The answer should hold only the lines from the one containing "left eye: (293, 192)" through the one containing "left back paw: (365, 808)" in the entries below, copied exactly, without pictures.

(Stored entries)
---*---
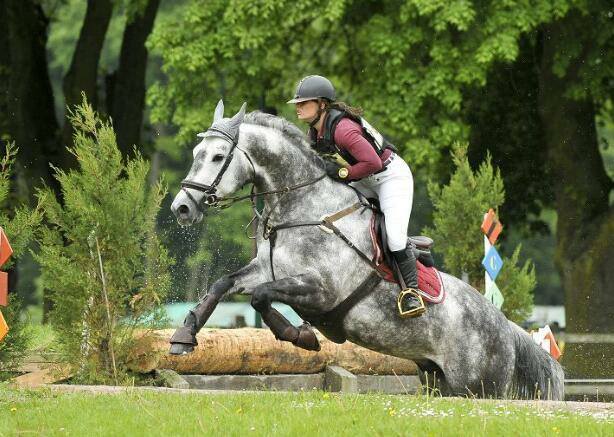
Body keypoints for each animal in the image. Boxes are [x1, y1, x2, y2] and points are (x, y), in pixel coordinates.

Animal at [166, 101, 564, 398]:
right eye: (196, 152)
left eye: (218, 157)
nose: (181, 208)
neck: (303, 208)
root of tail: (507, 327)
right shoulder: (267, 270)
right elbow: (222, 285)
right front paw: (183, 338)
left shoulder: (322, 290)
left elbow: (261, 297)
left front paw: (302, 337)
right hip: (437, 380)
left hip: (480, 386)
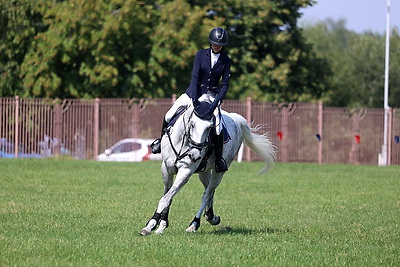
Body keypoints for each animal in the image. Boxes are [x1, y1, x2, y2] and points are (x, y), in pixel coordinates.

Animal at [140, 102, 276, 237]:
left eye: (209, 128)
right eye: (192, 124)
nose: (195, 155)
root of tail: (236, 119)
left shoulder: (185, 172)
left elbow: (166, 198)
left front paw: (150, 226)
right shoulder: (166, 169)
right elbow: (168, 195)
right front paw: (161, 224)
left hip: (219, 172)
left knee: (207, 194)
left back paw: (194, 224)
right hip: (204, 172)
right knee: (209, 190)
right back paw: (211, 216)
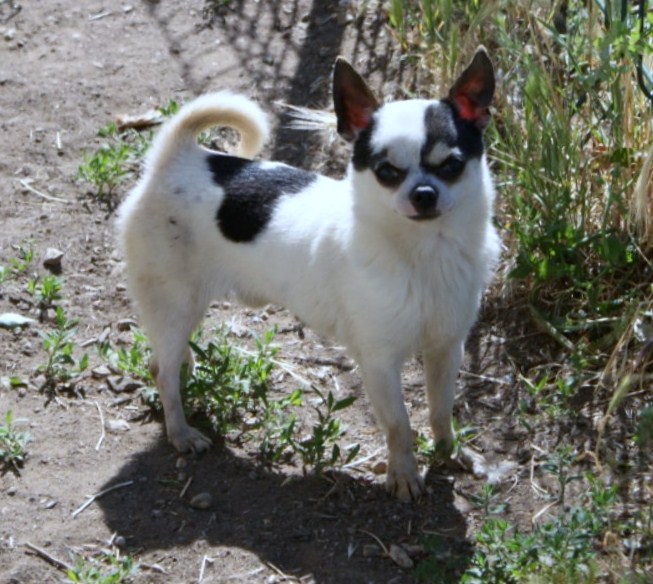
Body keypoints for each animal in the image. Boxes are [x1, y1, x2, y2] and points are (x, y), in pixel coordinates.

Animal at [117, 47, 499, 500]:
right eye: (387, 171)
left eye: (452, 165)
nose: (424, 193)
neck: (424, 253)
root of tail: (175, 159)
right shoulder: (380, 364)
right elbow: (400, 426)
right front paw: (404, 475)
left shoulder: (446, 348)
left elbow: (441, 411)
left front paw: (448, 455)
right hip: (175, 301)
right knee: (161, 369)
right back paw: (180, 432)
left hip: (181, 307)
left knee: (166, 358)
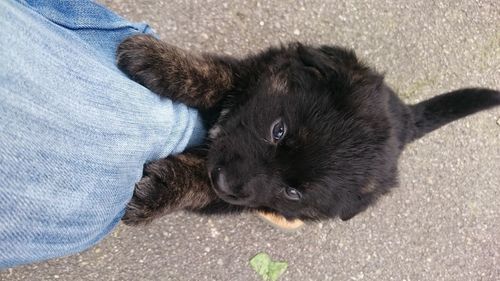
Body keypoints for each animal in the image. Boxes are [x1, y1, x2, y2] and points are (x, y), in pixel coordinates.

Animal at [114, 35, 500, 224]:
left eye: (293, 192)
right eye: (278, 131)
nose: (226, 182)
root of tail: (405, 117)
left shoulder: (238, 200)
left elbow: (200, 185)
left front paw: (162, 191)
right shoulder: (258, 70)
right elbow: (219, 74)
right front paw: (157, 61)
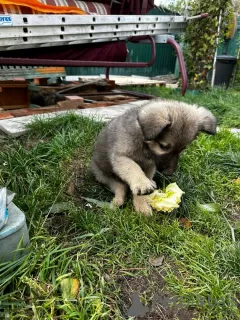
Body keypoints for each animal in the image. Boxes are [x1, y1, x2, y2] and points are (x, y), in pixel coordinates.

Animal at [90, 100, 218, 215]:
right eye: (163, 147)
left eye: (183, 149)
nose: (169, 173)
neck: (145, 144)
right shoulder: (120, 157)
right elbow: (132, 167)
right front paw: (142, 183)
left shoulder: (150, 166)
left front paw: (141, 205)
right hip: (103, 176)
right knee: (120, 187)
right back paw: (117, 201)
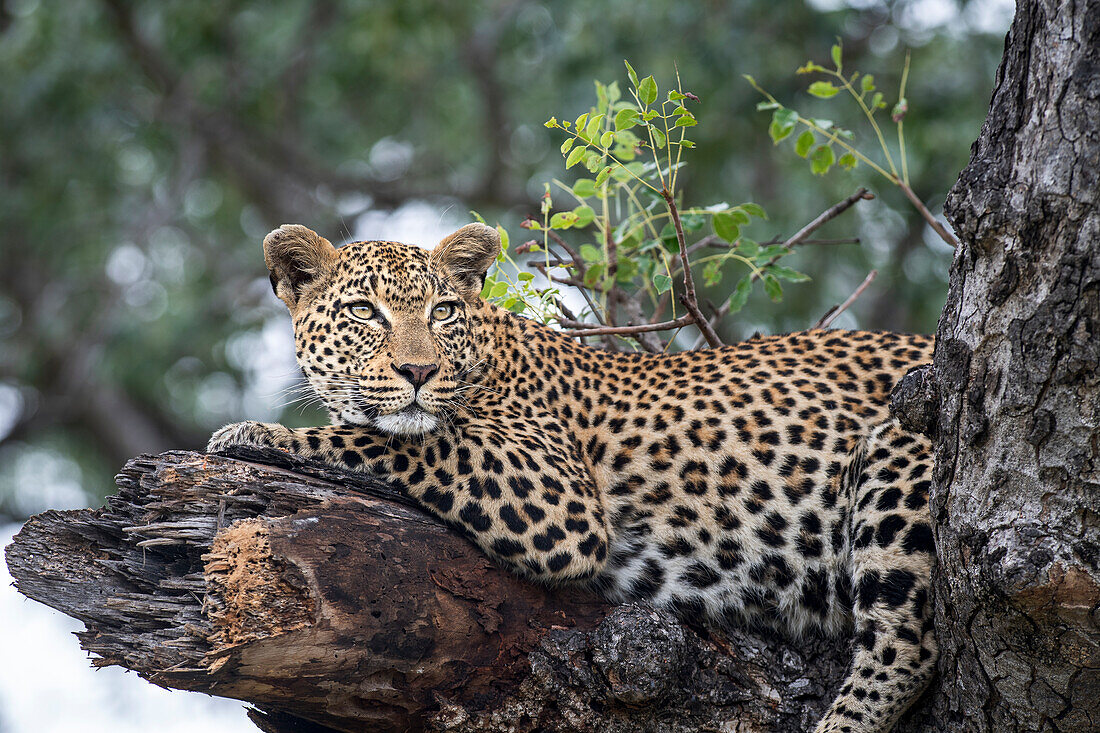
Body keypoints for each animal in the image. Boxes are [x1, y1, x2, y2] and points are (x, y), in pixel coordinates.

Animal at [207, 222, 937, 730]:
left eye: (442, 311)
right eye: (364, 312)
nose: (419, 371)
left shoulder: (557, 493)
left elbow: (399, 440)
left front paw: (252, 434)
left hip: (901, 451)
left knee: (908, 646)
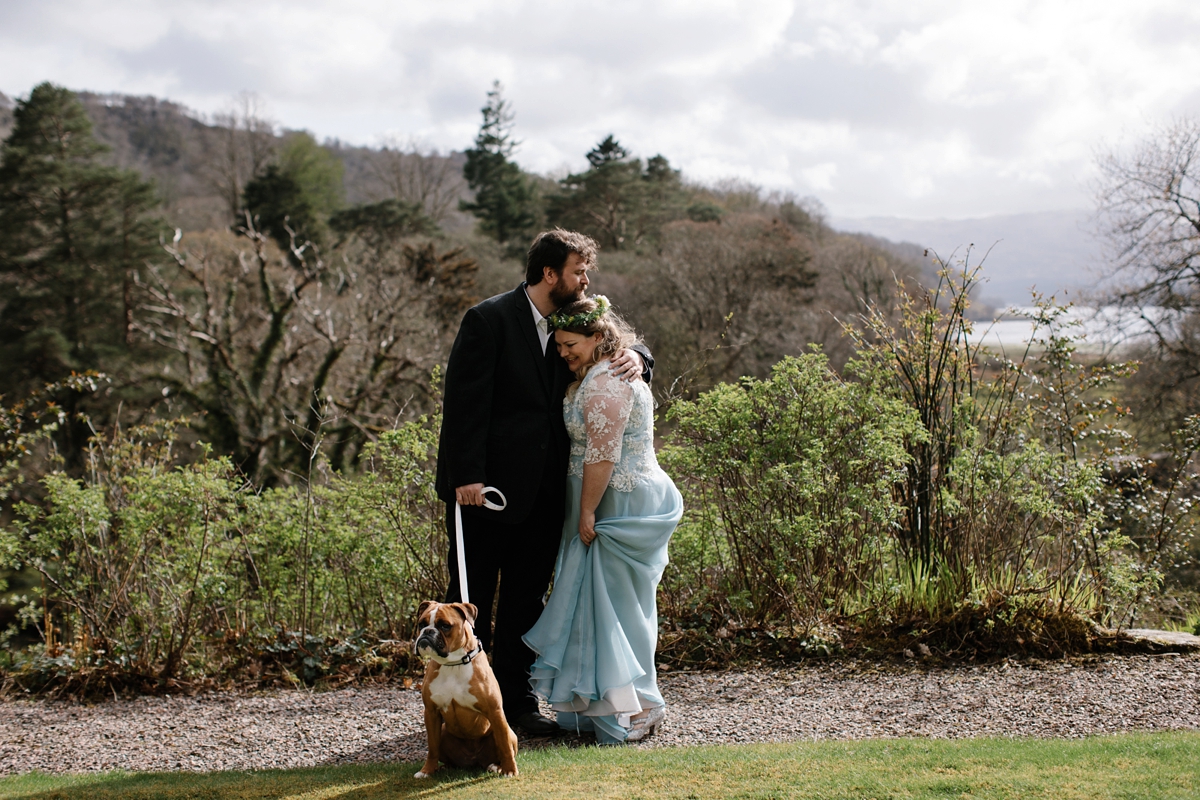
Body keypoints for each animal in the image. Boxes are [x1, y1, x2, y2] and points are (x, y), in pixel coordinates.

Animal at [412, 599, 516, 777]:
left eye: (445, 625)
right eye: (421, 624)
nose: (427, 632)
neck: (453, 663)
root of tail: (473, 760)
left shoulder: (495, 711)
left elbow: (505, 746)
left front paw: (510, 770)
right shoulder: (431, 713)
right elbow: (432, 747)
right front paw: (426, 771)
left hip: (507, 730)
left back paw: (497, 766)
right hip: (444, 731)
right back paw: (445, 767)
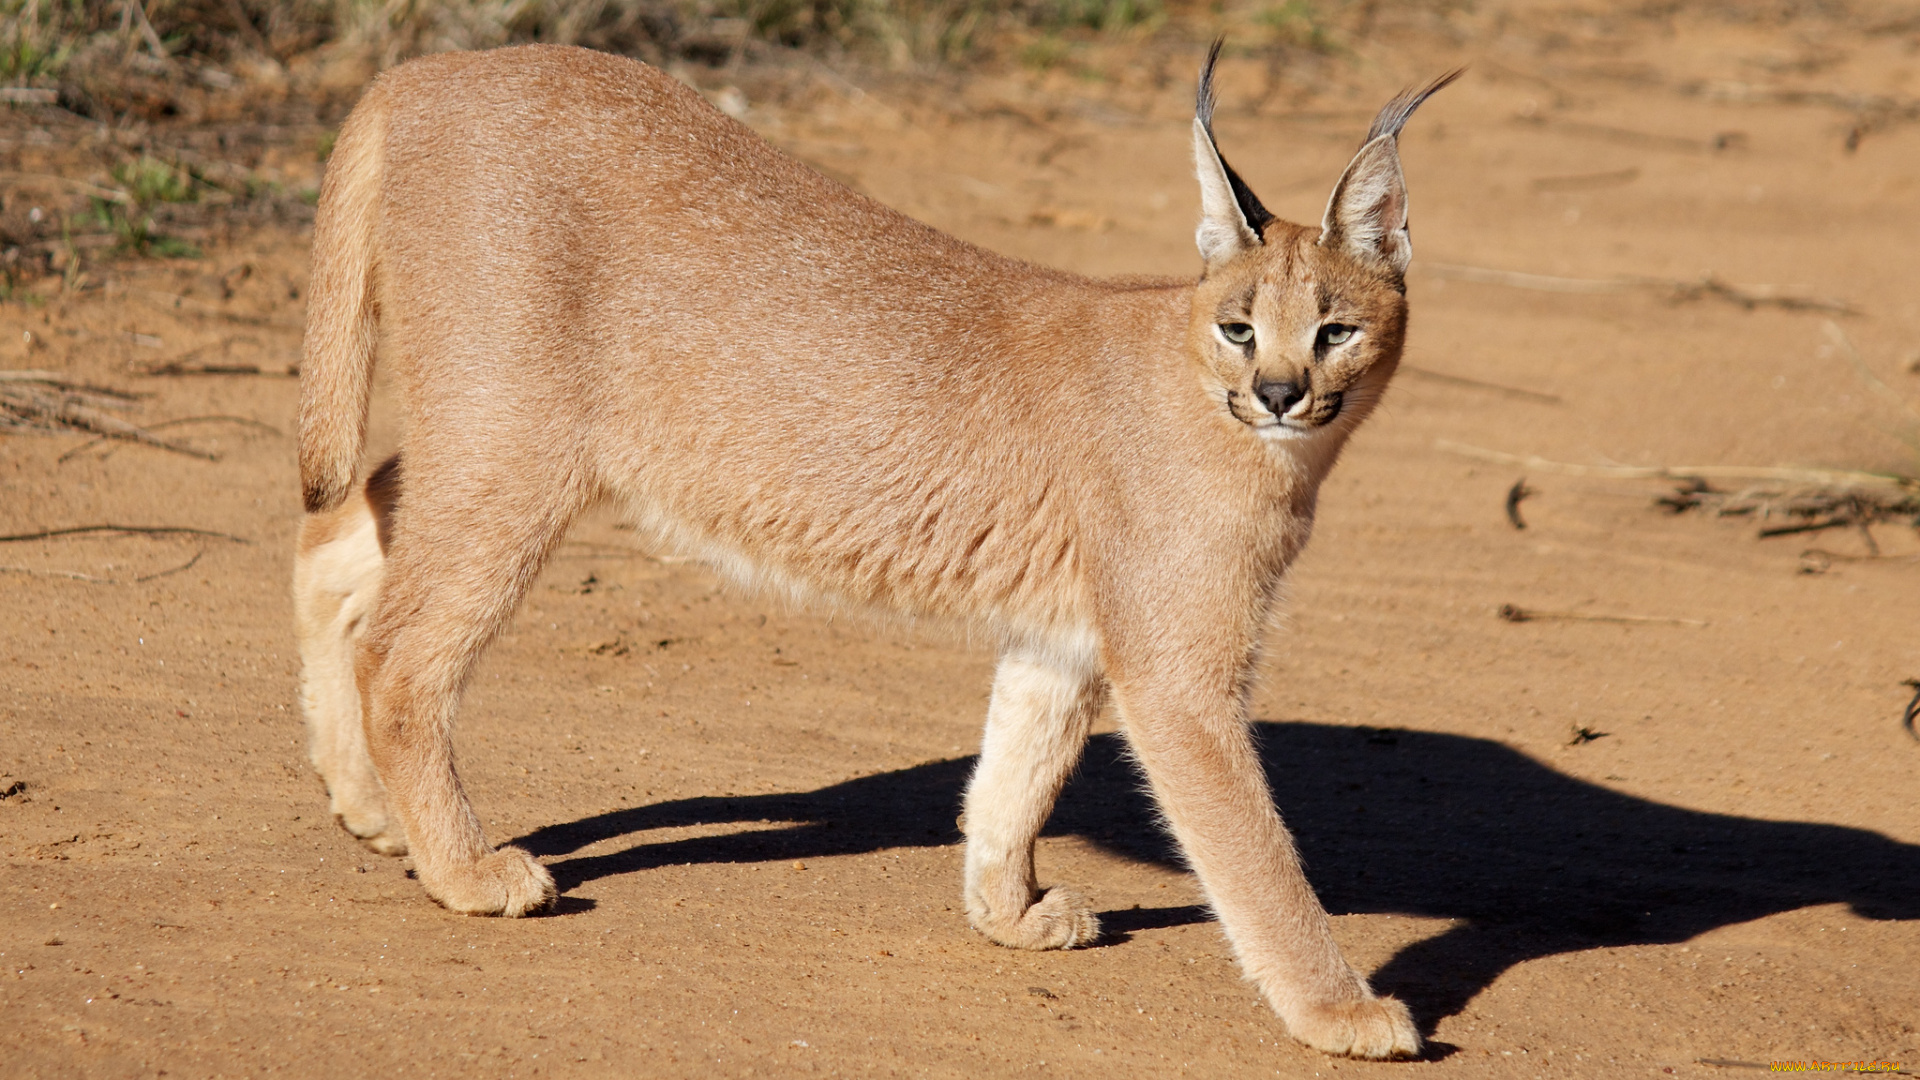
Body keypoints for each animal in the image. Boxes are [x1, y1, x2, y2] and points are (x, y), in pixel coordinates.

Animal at [288, 39, 1451, 1053]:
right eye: (1240, 326)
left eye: (1338, 330)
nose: (1281, 392)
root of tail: (428, 68)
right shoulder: (1179, 673)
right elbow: (1256, 854)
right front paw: (1343, 1011)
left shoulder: (1065, 634)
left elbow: (1014, 774)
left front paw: (1006, 912)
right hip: (518, 444)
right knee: (401, 649)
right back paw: (465, 870)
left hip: (500, 438)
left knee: (338, 529)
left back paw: (365, 808)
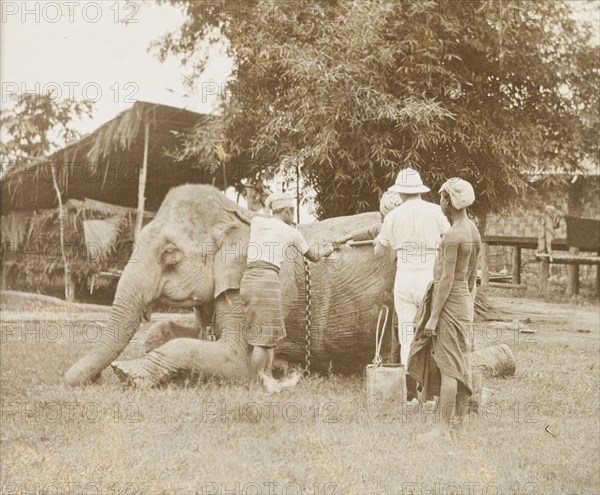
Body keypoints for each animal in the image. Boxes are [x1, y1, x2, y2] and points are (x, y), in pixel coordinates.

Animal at [65, 184, 396, 390]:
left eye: (170, 255)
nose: (93, 379)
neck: (234, 216)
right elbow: (173, 332)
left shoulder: (246, 286)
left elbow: (235, 359)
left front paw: (126, 373)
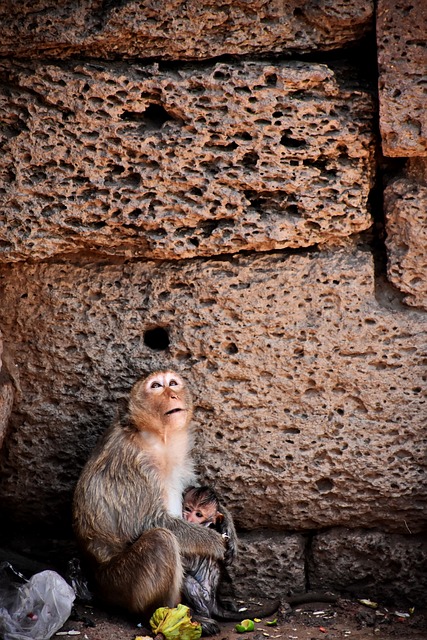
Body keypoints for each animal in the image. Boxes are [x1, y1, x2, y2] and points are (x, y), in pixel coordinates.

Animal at [72, 368, 237, 632]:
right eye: (157, 386)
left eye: (173, 383)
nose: (172, 395)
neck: (159, 438)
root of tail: (96, 583)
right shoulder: (132, 462)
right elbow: (146, 523)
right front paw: (212, 541)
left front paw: (226, 522)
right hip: (118, 582)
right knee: (161, 540)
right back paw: (163, 615)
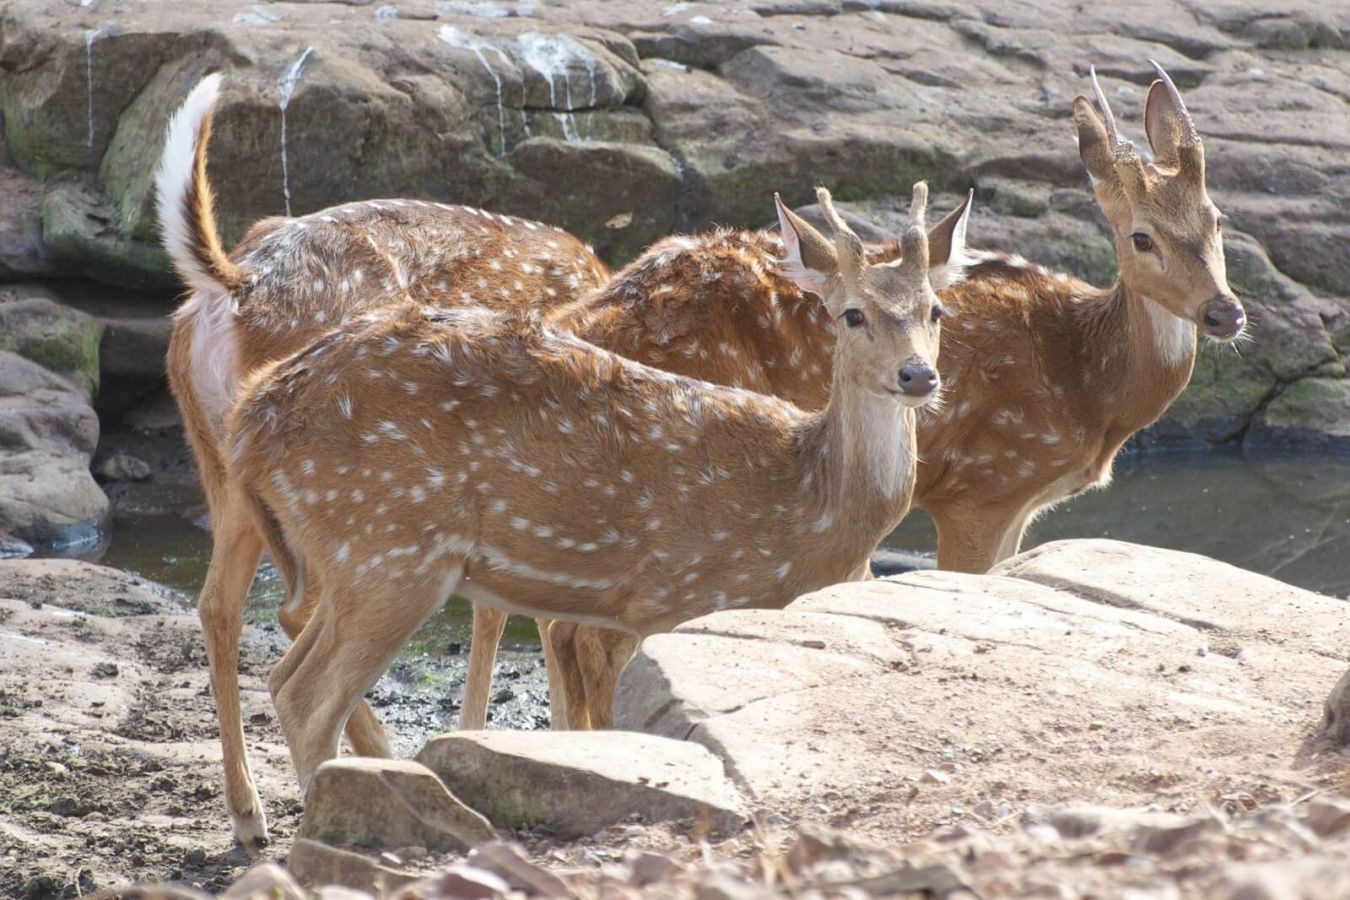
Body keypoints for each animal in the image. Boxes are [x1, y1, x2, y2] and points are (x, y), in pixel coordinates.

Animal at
---*---
# [Result of the task]
left eye: (293, 192)
right eye: (278, 131)
nose: (226, 182)
root of tail: (405, 117)
left shoulder: (238, 200)
left elbow: (200, 185)
left front paw: (162, 191)
right shoulder: (258, 70)
right elbow: (219, 74)
right front paw: (157, 61)
Body keypoints for each animal in the image. Boxes are [x1, y1, x2, y2] and points are (x, y), in pixel coordinates.

Animal at [90, 100, 218, 215]:
right eye: (163, 147)
left eye: (183, 149)
nose: (169, 173)
neck: (145, 144)
right shoulder: (120, 157)
right elbow: (132, 167)
right front paw: (142, 183)
left shoulder: (150, 166)
left front paw: (141, 205)
right hip: (103, 176)
right knee: (120, 187)
right back paw: (117, 201)
Body keypoints for each animal in the image. Boxes are [x1, y1, x2, y2] and points are (x, y), in pixel coordinates.

Animal at [207, 222, 937, 730]:
left eye: (442, 311)
right eye: (364, 312)
nose: (419, 371)
left shoulder: (557, 493)
left elbow: (399, 440)
left front paw: (252, 434)
left hip: (901, 451)
left knee: (908, 646)
Body keypoints for each animal in the image. Boxes are [x1, y1, x2, y2] and points are (x, y), in pixel coordinates.

Animal at [412, 599, 516, 777]:
left eye: (445, 625)
right eye: (421, 624)
nose: (427, 632)
neck: (453, 663)
root of tail: (473, 760)
left shoulder: (495, 711)
left elbow: (505, 746)
left front paw: (510, 770)
right shoulder: (431, 713)
right elbow: (432, 747)
right front paw: (426, 771)
left hip: (507, 730)
left back paw: (497, 766)
right hip: (444, 731)
right back paw: (445, 767)
Body keypoints for each animal in the image. Boxes are [x1, y1, x2, y2] and points are (x, y), in pixel coordinates.

Animal at [288, 39, 1451, 1053]:
right eye: (1240, 326)
left eye: (1338, 330)
nose: (1281, 392)
root of tail: (428, 68)
right shoulder: (1179, 673)
right elbow: (1256, 854)
right front paw: (1343, 1011)
left shoulder: (1065, 634)
left elbow: (1014, 774)
left front paw: (1006, 912)
right hip: (518, 444)
right knee: (401, 649)
right back paw: (465, 870)
left hip: (500, 438)
left knee: (338, 529)
left back paw: (365, 808)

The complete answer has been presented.